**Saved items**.
######

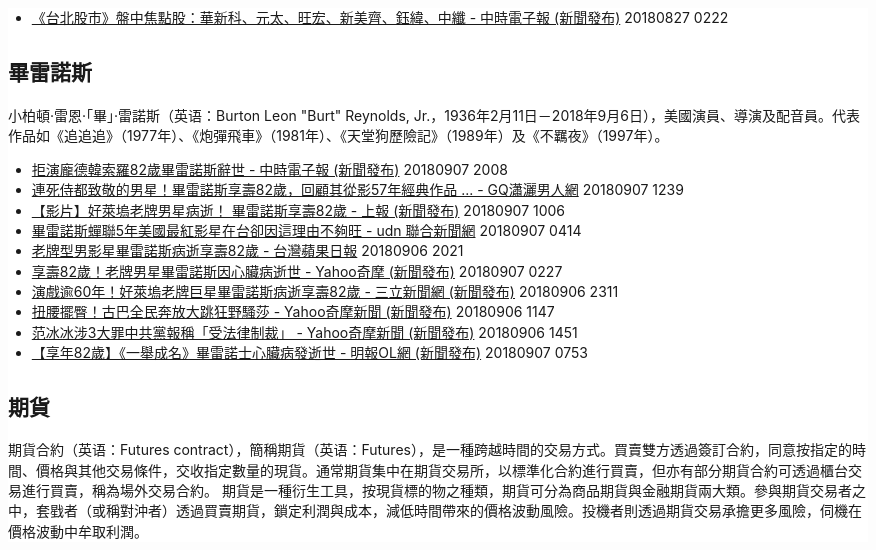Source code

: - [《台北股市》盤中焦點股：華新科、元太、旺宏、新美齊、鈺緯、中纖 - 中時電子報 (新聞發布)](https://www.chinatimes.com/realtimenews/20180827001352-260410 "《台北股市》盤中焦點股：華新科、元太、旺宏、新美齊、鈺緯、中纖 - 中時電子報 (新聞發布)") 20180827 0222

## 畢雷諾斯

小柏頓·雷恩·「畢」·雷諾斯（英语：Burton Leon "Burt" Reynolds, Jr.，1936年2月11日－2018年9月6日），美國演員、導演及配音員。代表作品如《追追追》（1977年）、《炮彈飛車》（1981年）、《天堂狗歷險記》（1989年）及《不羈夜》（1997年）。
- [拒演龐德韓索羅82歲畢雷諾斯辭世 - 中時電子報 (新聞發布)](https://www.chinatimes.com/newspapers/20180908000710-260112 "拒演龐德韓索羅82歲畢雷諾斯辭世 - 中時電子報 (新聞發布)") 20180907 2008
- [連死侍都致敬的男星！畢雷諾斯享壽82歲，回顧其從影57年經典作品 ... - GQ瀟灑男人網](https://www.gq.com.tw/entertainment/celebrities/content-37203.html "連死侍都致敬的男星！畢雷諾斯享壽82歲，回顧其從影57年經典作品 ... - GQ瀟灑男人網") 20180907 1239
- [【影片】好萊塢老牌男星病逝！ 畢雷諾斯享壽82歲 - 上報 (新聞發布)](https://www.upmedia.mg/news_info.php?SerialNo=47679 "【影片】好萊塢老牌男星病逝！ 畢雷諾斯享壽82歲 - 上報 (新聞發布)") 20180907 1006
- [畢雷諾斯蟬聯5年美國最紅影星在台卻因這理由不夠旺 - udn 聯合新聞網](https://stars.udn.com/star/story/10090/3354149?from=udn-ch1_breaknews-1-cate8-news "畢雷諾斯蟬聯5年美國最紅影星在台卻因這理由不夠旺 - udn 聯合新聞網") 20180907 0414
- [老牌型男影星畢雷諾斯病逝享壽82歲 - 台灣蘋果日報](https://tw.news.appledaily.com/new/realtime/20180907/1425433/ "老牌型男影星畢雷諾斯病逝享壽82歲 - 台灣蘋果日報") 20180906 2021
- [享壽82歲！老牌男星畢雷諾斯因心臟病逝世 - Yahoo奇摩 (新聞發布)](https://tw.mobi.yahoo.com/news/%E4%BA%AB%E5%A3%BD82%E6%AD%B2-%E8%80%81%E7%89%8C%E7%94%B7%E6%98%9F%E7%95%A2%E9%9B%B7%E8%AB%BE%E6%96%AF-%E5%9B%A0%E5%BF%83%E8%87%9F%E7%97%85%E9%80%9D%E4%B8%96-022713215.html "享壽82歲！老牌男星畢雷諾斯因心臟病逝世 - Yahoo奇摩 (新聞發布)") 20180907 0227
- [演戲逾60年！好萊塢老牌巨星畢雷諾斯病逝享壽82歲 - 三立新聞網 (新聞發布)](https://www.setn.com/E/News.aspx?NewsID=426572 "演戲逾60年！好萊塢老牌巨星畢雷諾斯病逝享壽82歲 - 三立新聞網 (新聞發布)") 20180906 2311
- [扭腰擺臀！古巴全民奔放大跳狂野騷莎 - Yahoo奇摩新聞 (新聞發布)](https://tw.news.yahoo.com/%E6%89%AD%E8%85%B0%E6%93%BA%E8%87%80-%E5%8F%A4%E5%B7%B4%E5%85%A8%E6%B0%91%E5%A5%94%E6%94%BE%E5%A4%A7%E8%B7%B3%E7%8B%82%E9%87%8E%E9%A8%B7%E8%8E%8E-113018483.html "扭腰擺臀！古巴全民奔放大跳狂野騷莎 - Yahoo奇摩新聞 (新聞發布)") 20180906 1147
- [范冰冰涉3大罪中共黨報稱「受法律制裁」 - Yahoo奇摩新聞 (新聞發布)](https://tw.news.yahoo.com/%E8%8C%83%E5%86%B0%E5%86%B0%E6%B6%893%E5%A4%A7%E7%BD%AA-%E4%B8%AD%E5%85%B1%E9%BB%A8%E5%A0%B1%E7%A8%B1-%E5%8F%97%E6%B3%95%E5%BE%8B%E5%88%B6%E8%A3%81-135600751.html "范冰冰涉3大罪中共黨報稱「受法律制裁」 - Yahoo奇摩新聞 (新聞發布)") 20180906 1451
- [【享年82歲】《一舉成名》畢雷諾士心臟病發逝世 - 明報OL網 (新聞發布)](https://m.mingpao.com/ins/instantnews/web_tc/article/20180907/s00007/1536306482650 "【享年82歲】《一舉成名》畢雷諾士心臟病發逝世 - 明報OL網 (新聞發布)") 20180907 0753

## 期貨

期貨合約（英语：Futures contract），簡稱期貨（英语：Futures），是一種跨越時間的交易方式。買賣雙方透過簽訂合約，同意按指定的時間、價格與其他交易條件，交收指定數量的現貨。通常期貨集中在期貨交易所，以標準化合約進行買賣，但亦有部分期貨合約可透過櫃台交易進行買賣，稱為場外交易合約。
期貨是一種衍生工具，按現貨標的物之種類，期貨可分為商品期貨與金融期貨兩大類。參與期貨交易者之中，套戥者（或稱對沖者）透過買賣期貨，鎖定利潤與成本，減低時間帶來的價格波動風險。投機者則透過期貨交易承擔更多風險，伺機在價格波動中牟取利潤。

######

Gather every line from the rows above that contains the string "chinatimes", and list those lines one per line.

: - [《台北股市》盤中焦點股：華新科、元太、旺宏、新美齊、鈺緯、中纖 - 中時電子報 (新聞發布)](https://www.chinatimes.com/realtimenews/20180827001352-260410 "《台北股市》盤中焦點股：華新科、元太、旺宏、新美齊、鈺緯、中纖 - 中時電子報 (新聞發布)") 20180827 0222
- [拒演龐德韓索羅82歲畢雷諾斯辭世 - 中時電子報 (新聞發布)](https://www.chinatimes.com/newspapers/20180908000710-260112 "拒演龐德韓索羅82歲畢雷諾斯辭世 - 中時電子報 (新聞發布)") 20180907 2008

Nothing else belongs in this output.